Görtz, who had looked at the plan a fortnight before dropping into Ireland, thought it somewhat far fetched. He wanted the IRA to cease hostilities in the Free State, where they were more active than in the North, and concentrate their energy on fighting the British. He was shocked to find that the IRA was not the guerilla movement he had been told it was. He found it to be unreliable and completely disorganized. In terms of numbers it seemed nowhere near the amount he had been told in Berlin. It proved to be more of a liability to the Germans and other German spies were told to avoid contact with the IRA.

While Görtz was staying with Held, the house was raided on 22 May. While Görtz escaped through the back garden Held was not so fortunate and was given a given a five year prison sentence for his involvement in the affair. The guards found $20,000 in the house as well of details on Irish harbours, bridges and the distribution of the Defence Forces. The plans for Plan Kathleen were also uncovered and handed over to the British.
Görtz managed to stay at large until November 1941. When a known IRA man, Pearse Paul Kelly visited Stuart’s house, the guards raided and arrested both Kelly and a German who called himself Heinrich Brandy. Brandy soon revealed his true identity to be Hermann Görtz. Stuart was also taken into custody. She was imprisoned for a month, but was acquitted when brought before a court.

Görtz was not the only spy to arrive in Ireland. Others such as Günther Schütz were sent to collect weather reports and assess the affect of German bombing in the north. He was supposed to be dropped off at Newbridge in September 1940 but landed in Wexford and was arrested almost immediately. It is possible that this was the intention. The news of German spies arriving in Ireland would unsettle the Allies. Although the agents were informed in depth about Ireland by the professor of Celtic Studies, Ludwig Mühlhausen, they had very poor English and were bound to stand out. None of the spies were allowed to associate with German prisoners of war in the Curragh. Schütz tunneled his way out of Mountjoy in 1942 and found refuge in an IRA safe house. He was later recaptured and survived the war. Following this escape attempt Görtz and the other spies were transferred to Costume barracks in Athlone, where they spent the rest of the war.
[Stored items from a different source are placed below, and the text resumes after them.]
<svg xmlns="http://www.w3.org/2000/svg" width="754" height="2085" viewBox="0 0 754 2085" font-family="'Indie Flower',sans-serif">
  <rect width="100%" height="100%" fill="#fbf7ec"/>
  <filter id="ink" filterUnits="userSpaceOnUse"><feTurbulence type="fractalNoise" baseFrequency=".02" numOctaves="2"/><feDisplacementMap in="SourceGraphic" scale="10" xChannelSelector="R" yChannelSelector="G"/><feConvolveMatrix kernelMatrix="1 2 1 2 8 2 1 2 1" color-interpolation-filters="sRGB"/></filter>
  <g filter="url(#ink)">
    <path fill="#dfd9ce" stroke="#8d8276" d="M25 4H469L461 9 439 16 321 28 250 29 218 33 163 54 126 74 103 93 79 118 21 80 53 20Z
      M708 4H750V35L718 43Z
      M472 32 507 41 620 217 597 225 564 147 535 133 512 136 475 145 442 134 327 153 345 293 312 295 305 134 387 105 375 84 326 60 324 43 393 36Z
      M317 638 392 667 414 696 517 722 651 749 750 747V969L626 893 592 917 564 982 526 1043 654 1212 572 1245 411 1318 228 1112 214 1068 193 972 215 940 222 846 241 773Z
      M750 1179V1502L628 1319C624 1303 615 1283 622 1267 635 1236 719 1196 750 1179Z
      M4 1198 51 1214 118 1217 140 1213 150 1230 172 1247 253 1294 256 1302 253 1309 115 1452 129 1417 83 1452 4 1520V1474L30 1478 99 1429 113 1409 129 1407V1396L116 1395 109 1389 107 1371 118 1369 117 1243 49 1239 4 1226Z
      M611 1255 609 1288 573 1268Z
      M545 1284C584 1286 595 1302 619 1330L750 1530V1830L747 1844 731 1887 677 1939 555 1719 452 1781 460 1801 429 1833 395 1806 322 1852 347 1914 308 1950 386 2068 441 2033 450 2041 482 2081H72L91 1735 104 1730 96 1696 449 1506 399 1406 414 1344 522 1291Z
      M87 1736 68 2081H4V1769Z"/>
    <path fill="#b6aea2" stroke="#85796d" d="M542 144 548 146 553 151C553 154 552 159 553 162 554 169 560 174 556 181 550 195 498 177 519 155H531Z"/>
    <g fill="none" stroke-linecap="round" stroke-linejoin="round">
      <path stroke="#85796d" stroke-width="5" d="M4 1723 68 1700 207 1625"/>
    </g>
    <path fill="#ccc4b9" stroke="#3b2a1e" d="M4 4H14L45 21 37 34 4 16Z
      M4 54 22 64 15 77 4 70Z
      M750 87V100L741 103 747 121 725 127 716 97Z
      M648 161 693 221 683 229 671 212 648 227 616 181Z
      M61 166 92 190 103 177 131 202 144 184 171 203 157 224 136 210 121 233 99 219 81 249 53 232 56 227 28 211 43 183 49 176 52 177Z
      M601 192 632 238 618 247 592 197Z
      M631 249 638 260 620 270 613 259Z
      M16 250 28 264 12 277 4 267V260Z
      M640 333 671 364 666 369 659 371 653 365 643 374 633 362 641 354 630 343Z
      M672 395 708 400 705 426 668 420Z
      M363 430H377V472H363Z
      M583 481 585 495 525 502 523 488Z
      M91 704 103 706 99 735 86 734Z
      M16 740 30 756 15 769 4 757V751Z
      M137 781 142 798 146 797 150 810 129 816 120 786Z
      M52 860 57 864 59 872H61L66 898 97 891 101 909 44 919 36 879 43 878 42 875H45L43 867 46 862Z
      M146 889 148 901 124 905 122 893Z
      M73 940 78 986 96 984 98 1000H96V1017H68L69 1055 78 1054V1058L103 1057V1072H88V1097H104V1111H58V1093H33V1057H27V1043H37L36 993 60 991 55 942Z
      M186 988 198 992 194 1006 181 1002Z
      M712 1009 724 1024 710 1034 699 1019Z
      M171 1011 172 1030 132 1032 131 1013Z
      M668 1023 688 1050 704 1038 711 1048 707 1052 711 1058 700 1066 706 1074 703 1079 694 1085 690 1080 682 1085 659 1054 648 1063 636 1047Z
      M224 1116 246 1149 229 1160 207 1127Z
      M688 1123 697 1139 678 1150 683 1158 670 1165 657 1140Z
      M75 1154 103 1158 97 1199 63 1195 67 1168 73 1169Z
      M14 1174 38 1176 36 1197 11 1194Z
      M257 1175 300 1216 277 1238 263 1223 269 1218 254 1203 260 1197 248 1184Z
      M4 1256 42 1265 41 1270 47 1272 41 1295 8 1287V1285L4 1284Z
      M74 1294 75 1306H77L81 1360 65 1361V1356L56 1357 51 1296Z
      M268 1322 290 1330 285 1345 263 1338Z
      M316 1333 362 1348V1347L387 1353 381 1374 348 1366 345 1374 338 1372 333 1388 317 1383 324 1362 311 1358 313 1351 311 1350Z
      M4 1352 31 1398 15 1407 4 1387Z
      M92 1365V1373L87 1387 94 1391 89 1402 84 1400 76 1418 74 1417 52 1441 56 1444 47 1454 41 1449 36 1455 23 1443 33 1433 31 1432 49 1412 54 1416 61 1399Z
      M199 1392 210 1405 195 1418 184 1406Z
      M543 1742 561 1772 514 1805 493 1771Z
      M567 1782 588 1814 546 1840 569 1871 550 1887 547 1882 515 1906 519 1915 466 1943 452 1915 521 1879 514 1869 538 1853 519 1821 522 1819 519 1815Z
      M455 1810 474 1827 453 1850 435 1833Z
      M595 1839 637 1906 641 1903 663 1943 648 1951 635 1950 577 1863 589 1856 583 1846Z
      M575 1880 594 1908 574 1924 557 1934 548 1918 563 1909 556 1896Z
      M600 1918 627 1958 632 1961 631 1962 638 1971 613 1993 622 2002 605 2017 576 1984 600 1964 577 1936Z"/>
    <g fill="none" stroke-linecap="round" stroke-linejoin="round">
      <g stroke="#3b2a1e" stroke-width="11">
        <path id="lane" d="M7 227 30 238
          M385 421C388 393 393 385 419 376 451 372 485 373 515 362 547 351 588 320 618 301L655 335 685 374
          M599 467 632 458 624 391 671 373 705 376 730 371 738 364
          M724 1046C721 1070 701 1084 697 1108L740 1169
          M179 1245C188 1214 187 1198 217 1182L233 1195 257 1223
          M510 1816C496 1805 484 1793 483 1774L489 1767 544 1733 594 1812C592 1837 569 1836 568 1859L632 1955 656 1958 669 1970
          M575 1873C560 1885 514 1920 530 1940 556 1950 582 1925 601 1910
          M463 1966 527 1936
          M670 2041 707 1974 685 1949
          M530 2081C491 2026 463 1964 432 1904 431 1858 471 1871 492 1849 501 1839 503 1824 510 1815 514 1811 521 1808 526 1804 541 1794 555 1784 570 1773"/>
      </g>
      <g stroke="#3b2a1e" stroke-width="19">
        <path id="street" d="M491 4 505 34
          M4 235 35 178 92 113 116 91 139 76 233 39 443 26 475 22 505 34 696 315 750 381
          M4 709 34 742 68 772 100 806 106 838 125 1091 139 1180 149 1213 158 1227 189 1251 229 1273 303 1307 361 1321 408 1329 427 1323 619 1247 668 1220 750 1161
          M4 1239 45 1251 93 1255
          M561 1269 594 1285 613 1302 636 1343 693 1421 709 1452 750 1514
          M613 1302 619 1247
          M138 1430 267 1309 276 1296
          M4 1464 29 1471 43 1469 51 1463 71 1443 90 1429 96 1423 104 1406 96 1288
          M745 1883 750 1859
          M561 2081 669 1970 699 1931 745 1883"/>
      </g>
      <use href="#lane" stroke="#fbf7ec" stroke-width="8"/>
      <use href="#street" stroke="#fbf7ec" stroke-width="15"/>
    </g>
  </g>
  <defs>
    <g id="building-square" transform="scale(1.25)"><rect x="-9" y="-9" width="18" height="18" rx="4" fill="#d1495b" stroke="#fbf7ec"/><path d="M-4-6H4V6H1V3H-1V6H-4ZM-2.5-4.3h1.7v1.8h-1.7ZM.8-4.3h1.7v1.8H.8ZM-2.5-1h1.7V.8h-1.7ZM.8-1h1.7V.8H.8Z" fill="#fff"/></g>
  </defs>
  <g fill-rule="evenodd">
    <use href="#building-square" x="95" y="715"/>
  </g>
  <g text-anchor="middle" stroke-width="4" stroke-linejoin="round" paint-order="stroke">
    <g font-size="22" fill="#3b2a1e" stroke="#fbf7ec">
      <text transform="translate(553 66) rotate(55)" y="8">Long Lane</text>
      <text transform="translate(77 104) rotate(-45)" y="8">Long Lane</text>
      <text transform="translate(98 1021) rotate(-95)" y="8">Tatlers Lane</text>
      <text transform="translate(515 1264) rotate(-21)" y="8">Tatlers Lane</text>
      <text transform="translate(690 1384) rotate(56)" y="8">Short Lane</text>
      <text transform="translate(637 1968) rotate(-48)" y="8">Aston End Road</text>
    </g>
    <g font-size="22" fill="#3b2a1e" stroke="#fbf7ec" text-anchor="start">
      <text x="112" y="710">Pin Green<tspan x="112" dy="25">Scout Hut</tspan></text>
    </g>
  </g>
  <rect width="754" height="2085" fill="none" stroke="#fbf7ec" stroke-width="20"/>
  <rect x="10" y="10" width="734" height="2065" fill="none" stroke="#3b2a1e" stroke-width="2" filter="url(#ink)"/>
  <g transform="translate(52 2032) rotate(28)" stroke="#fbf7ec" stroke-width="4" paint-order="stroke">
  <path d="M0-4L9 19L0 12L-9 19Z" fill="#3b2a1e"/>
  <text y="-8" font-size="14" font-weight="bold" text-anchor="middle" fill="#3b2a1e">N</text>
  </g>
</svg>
In 1946, Görtz applied for asylum, but his application was turned down. He was released the following year and went to live with
Bridie and Mary Farrell. His days however in Ireland were numbered. On May 23, 1947 he was requested to report to the Aliens’ Office in Dublin, where he was told a plane was ready to return him to Germany. Knowing that he would probably face a prison sentence or worse in occupied Germany, he swallowed his poison capsule and died within a few seconds. He was buried in Dublin and later re-interned in the German cemetery at Glencree in 1974, where tucked away in a corner, his grave marked by a sword and wrapped in ivy he found his final resting place.